The attack put the system off-line until the investigations are complete or authorities determine that security concerns are addressed.
The FBI expects to take about a couple of weeks, Tavenner said. Until the system gets the green light, pharmacies and prescribing doctors can fax prescription information to the agency where staff will update the database.
"To quote the FBI person, it's like looking for a needle in a haystack, but they do have the ability to find the needle and they will," she told members of the state's budget-writing panel.
Del. S. Chris Jones, R-Suffolk, is a pharmacist who uses the system but opposed the legislation establishing it in 2002. He said he has always had reservations about having records so sensitive in a digital format and was aghast that an a malicious intruder accessed it.
Clearly frustrated, Jones asked Tavenner and Patricia A. Paquette, the agency's technology director, why greater security wasn't a higher priority for DHP and the Virginia Information Technologies Agency, which oversees most of government's computer systems.
"We shouldn't even be here much less having to deal with this," Jones said. "Was it a money issue?

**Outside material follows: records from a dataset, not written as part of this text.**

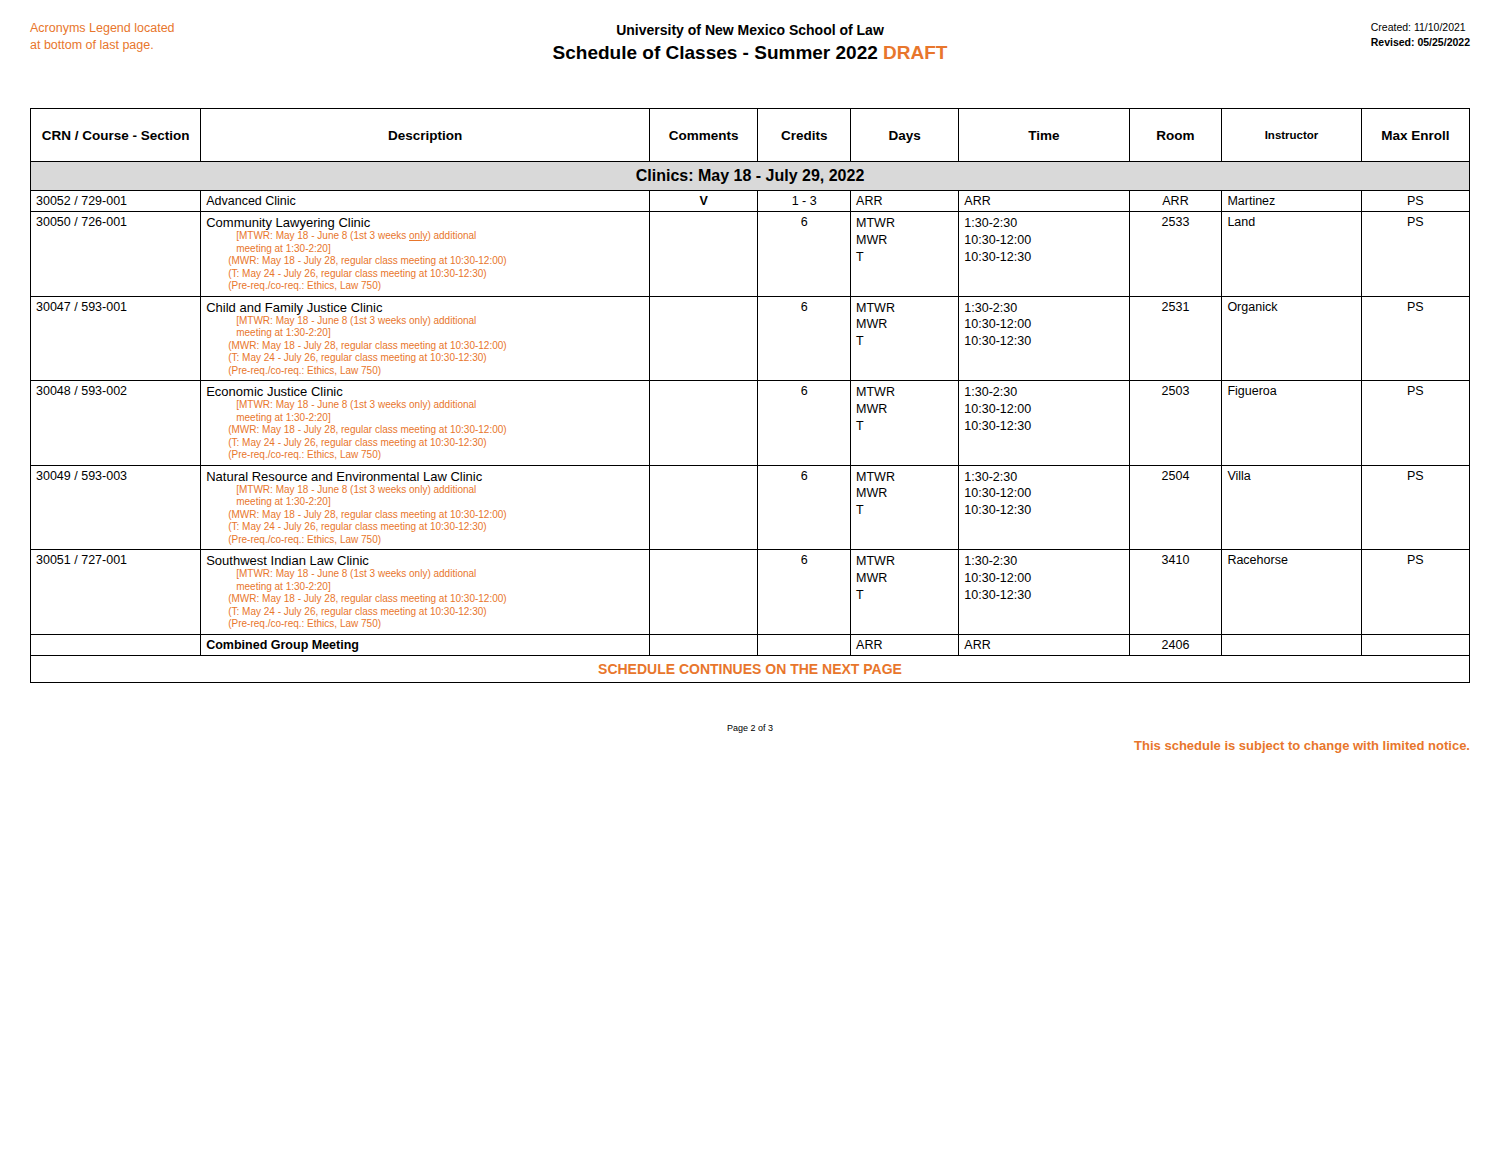Acronyms Legend located
at bottom of last page.
Created: 11/10/2021
Revised: 05/25/2022
University of New Mexico School of Law
Schedule of Classes - Summer 2022 DRAFT
| CRN / Course - Section | Description | Comments | Credits | Days | Time | Room | Instructor | Max Enroll |
| --- | --- | --- | --- | --- | --- | --- | --- | --- |
| Clinics: May 18 - July 29, 2022 |
| 30052 / 729-001 | Advanced Clinic | V | 1 - 3 | ARR | ARR | ARR | Martinez | PS |
| 30050 / 726-001 | Community Lawyering Clinic [MTWR: May 18 - June 8 (1st 3 weeks only ) additional meeting at 1:30-2:20] (MWR: May 18 - July 28, regular class meeting at 10:30-12:00) (T: May 24 - July 26, regular class meeting at 10:30-12:30) (Pre-req./co-req.: Ethics, Law 750) | | 6 | MTWR MWR T | 1:30-2:30 10:30-12:00 10:30-12:30 | 2533 | Land | PS |
| 30047 / 593-001 | Child and Family Justice Clinic [MTWR: May 18 - June 8 (1st 3 weeks only) additional meeting at 1:30-2:20] (MWR: May 18 - July 28, regular class meeting at 10:30-12:00) (T: May 24 - July 26, regular class meeting at 10:30-12:30) (Pre-req./co-req.: Ethics, Law 750) | | 6 | MTWR MWR T | 1:30-2:30 10:30-12:00 10:30-12:30 | 2531 | Organick | PS |
| 30048 / 593-002 | Economic Justice Clinic [MTWR: May 18 - June 8 (1st 3 weeks only) additional meeting at 1:30-2:20] (MWR: May 18 - July 28, regular class meeting at 10:30-12:00) (T: May 24 - July 26, regular class meeting at 10:30-12:30) (Pre-req./co-req.: Ethics, Law 750) | | 6 | MTWR MWR T | 1:30-2:30 10:30-12:00 10:30-12:30 | 2503 | Figueroa | PS |
| 30049 / 593-003 | Natural Resource and Environmental Law Clinic [MTWR: May 18 - June 8 (1st 3 weeks only) additional meeting at 1:30-2:20] (MWR: May 18 - July 28, regular class meeting at 10:30-12:00) (T: May 24 - July 26, regular class meeting at 10:30-12:30) (Pre-req./co-req.: Ethics, Law 750) | | 6 | MTWR MWR T | 1:30-2:30 10:30-12:00 10:30-12:30 | 2504 | Villa | PS |
| 30051 / 727-001 | Southwest Indian Law Clinic [MTWR: May 18 - June 8 (1st 3 weeks only) additional meeting at 1:30-2:20] (MWR: May 18 - July 28, regular class meeting at 10:30-12:00) (T: May 24 - July 26, regular class meeting at 10:30-12:30) (Pre-req./co-req.: Ethics, Law 750) | | 6 | MTWR MWR T | 1:30-2:30 10:30-12:00 10:30-12:30 | 3410 | Racehorse | PS |
| | Combined Group Meeting | | | ARR | ARR | 2406 | | |
| SCHEDULE CONTINUES ON THE NEXT PAGE |
Page 2 of 3
This schedule is subject to change with limited notice.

Was it just not given the attention it should have had? Why?"
Del. Joe May, an electrical engineer by profession and the House's resident expert on technology issues, wanted to know what security measures the hacker had to overcome to access the records.
"It doesn't sound like the proper firewalls, the proper backing up, the proper security measures were in place, ... and the question is why didn't we go ahead and have VITA do it," said May, R-Loudoun.
Paquette said DHP had one of the most secure systems in state government, and that firewall systems and backups were operational at the time of the attack.
Also, contrary to early reports, the hacker did not wipe out the Prescription Monitoring Program data, she said. It was all stored and undamaged.
"It's one of those incidents that happened, not because all of those things weren't there, they were there," Paquette said.